(EXERCISE DATA begins)

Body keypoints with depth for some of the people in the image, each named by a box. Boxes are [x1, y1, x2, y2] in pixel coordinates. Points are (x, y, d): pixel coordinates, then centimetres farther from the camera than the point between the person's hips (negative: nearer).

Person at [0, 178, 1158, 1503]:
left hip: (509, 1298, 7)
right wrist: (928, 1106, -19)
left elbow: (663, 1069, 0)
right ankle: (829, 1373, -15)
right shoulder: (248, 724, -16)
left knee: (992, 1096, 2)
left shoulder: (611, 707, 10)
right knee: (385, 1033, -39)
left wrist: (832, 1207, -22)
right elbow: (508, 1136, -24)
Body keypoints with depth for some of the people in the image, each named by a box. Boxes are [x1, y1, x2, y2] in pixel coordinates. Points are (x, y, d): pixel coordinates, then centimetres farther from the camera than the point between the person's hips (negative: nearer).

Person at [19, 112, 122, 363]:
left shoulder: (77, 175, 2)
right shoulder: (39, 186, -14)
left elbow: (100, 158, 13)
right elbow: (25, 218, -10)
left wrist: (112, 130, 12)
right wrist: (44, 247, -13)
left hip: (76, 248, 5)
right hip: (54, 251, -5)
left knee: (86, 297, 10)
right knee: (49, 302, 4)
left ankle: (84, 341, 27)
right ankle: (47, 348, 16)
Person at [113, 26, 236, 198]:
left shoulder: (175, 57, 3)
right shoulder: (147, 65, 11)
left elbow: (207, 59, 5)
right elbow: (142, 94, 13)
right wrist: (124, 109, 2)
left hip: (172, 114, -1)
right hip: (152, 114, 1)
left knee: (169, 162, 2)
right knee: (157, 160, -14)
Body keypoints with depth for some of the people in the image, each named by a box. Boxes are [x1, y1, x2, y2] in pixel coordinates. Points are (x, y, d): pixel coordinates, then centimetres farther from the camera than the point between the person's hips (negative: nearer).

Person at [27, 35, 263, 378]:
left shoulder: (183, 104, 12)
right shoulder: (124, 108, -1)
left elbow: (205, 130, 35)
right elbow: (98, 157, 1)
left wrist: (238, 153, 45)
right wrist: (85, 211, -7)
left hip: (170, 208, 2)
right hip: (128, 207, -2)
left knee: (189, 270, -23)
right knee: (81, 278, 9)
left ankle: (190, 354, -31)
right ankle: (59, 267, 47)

(EXERCISE DATA ends)

**DESCRIPTION OF THE TASK**
Please render every line of the data above as a Markdown table with the columns "Number" and "Line", giving each line its own numbered row and leaving out the blank lines.

**ANSWER SECTION**
| Number | Line |
|---|---|
| 1 | Body keypoints with depth for some of the people in the image, each named by a box. Boxes are [x1, y1, x2, y2] in pixel coordinates. Points are (x, y, d): pixel coordinates, then centimetres farther from the camera than the point between the person's hips (negative: nearer). |
| 2 | Person at [0, 178, 1158, 1503]: |
| 3 | left hip: (509, 1298, 7) |
| 4 | right wrist: (928, 1106, -19) |
| 5 | left elbow: (663, 1069, 0) |
| 6 | right ankle: (829, 1373, -15) |
| 7 | right shoulder: (248, 724, -16) |
| 8 | left knee: (992, 1096, 2) |
| 9 | left shoulder: (611, 707, 10) |
| 10 | right knee: (385, 1033, -39) |
| 11 | left wrist: (832, 1207, -22) |
| 12 | right elbow: (508, 1136, -24) |
| 13 | Body keypoints with depth for some of the people in the image, each named by a box. Boxes are [x1, y1, x2, y2] in pixel coordinates. Points are (x, y, d): pixel coordinates, then centimetres farther from the camera than the point between the person's hips (negative: nearer). |
| 14 | Person at [19, 112, 122, 363]: |
| 15 | left shoulder: (77, 175, 2) |
| 16 | right shoulder: (39, 186, -14) |
| 17 | left elbow: (100, 158, 13) |
| 18 | right elbow: (25, 218, -10) |
| 19 | left wrist: (112, 130, 12) |
| 20 | right wrist: (44, 247, -13) |
| 21 | left hip: (76, 248, 5) |
| 22 | right hip: (54, 251, -5) |
| 23 | left knee: (86, 297, 10) |
| 24 | right knee: (49, 302, 4) |
| 25 | left ankle: (84, 341, 27) |
| 26 | right ankle: (47, 348, 16) |
| 27 | Person at [113, 26, 236, 198]: |
| 28 | left shoulder: (175, 57, 3) |
| 29 | right shoulder: (147, 65, 11) |
| 30 | left elbow: (207, 59, 5) |
| 31 | right elbow: (142, 94, 13) |
| 32 | right wrist: (124, 109, 2) |
| 33 | left hip: (172, 114, -1) |
| 34 | right hip: (152, 114, 1) |
| 35 | left knee: (169, 162, 2) |
| 36 | right knee: (157, 160, -14) |
| 37 | Body keypoints with depth for some of the people in the image, each named by a box. Boxes are [x1, y1, x2, y2] in pixel coordinates. Points are (x, y, d): pixel coordinates, then centimetres farther from the camera than the point between the person's hips (negative: nearer). |
| 38 | Person at [27, 35, 263, 378]: |
| 39 | left shoulder: (183, 104, 12) |
| 40 | right shoulder: (124, 108, -1) |
| 41 | left elbow: (205, 130, 35) |
| 42 | right elbow: (98, 157, 1) |
| 43 | left wrist: (238, 153, 45) |
| 44 | right wrist: (85, 211, -7) |
| 45 | left hip: (170, 208, 2) |
| 46 | right hip: (128, 207, -2) |
| 47 | left knee: (189, 270, -23) |
| 48 | right knee: (81, 278, 9) |
| 49 | left ankle: (190, 354, -31) |
| 50 | right ankle: (59, 267, 47) |